Let's try an extreme example, two circular coils, one being three times the diameter of the other. Assume the smaller coil has 1000 turns of thin wire wound on a form 1" in diameter. The area-turns product will be 1000 (Pi/4) 1^2. The other coil is 3" in diameter. How many turns must it have to have equal area-turns product? We will call this unknown turns count "N" and solve, so:
N (Pi/4) 3^2 = 1000 (Pi/4) 1^2
The (Pi/4) terms appear on both sides, and so will cancel, yielding:
N 3^2 = 1000 1^2
Dividing both sides by 3^2 yields:
N = 1000 (1/3)^2, which equals 1000/9, or 111.1 turns.
Now, just for amusement, compute the inductance, using the "single-layer solenoid" and "circular loop" formulas from Inductance - Wikipedia, the free encyclopedia. Each turn is a circular loop. The smaller coil has 1000 such loops, while the larger coil has only 111 turns. Being lazy, I am going to simplify by taking the N^2 term from the w>>1 case of the solenoid formula and apply it to a collection of circular loops; this is in effect a very short solenoid.

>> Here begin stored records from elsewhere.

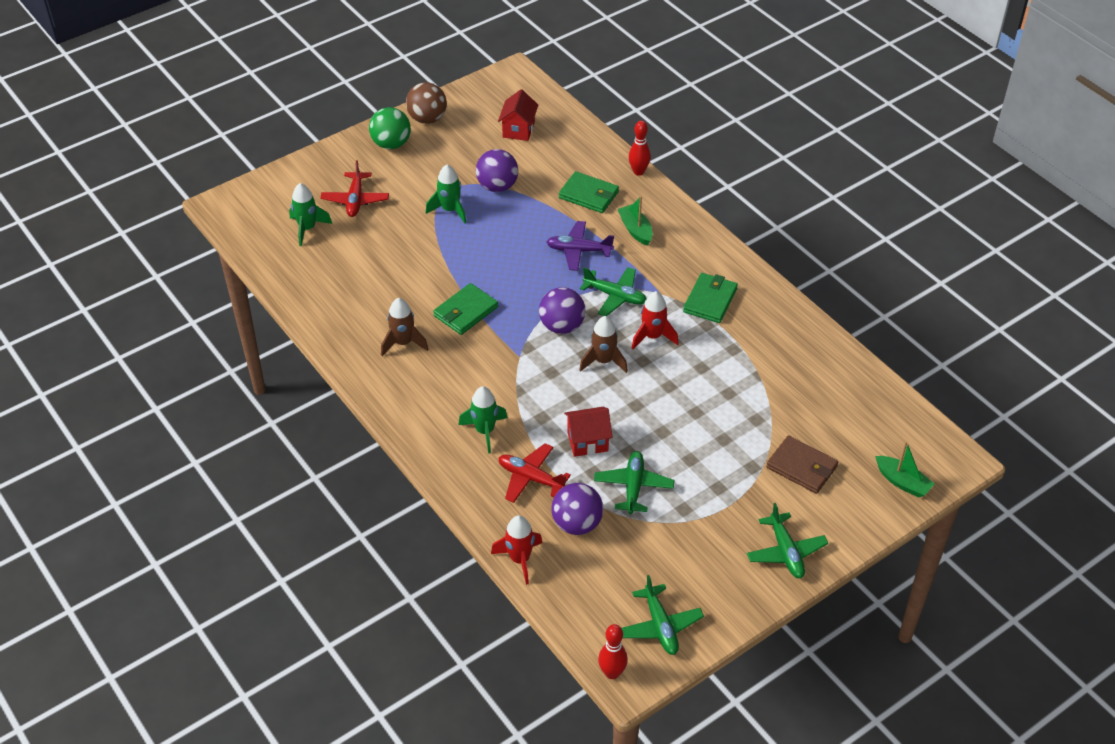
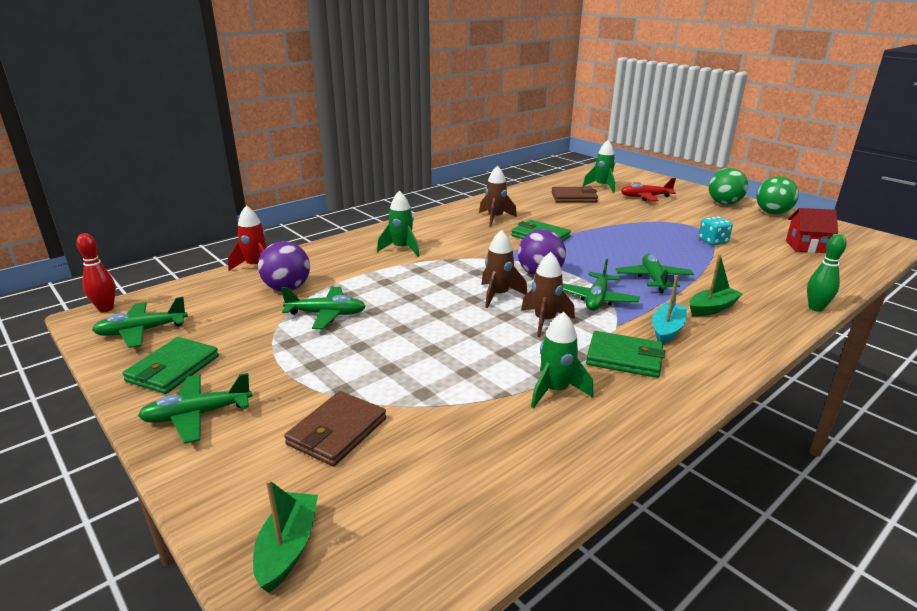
camera: 85 degrees right, 20 degrees down
brown ball [406,82,447,124] -> green ball [756,176,799,215]
green rocket [426,165,467,223] -> green rocket moved to [531,312,594,408]
purple ball [476,149,518,192] -> turquoise dice [699,216,733,245]
red plane [499,443,571,503] -> none
purple plane [546,221,614,271] -> green plane [616,254,694,293]
green wallet [559,171,619,213] -> green wallet moved to [122,337,219,394]
red house [564,407,613,457] -> none
red bowling pin [629,121,651,176] -> green bowling pin [807,234,847,312]
red rocket [632,291,679,349] -> brown rocket [521,252,575,337]
green boat [875,441,934,498] -> green boat turned 150 degrees clockwise [253,479,318,593]
none -> brown wallet [552,187,598,203]
none -> turquoise boat [652,275,687,344]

The inductance of a 1000 turn coil is (1000/(1000/9))^2=9^2= 81 times greater than that of a 111 turn coil, if they were the same diameter. But they are not the same diameter, so we are not done. Applying the circular loop formula, after some math, a 3" loop has 1.852 times the inductance of a 1" loop, assuming use of #42 AWG wire, with radius 0.00125". So, the net effect is that the smaller coil has 81/1.852= 43.7 times the inductance of the larger coil. This is precisely why the Shur humbucking coil works.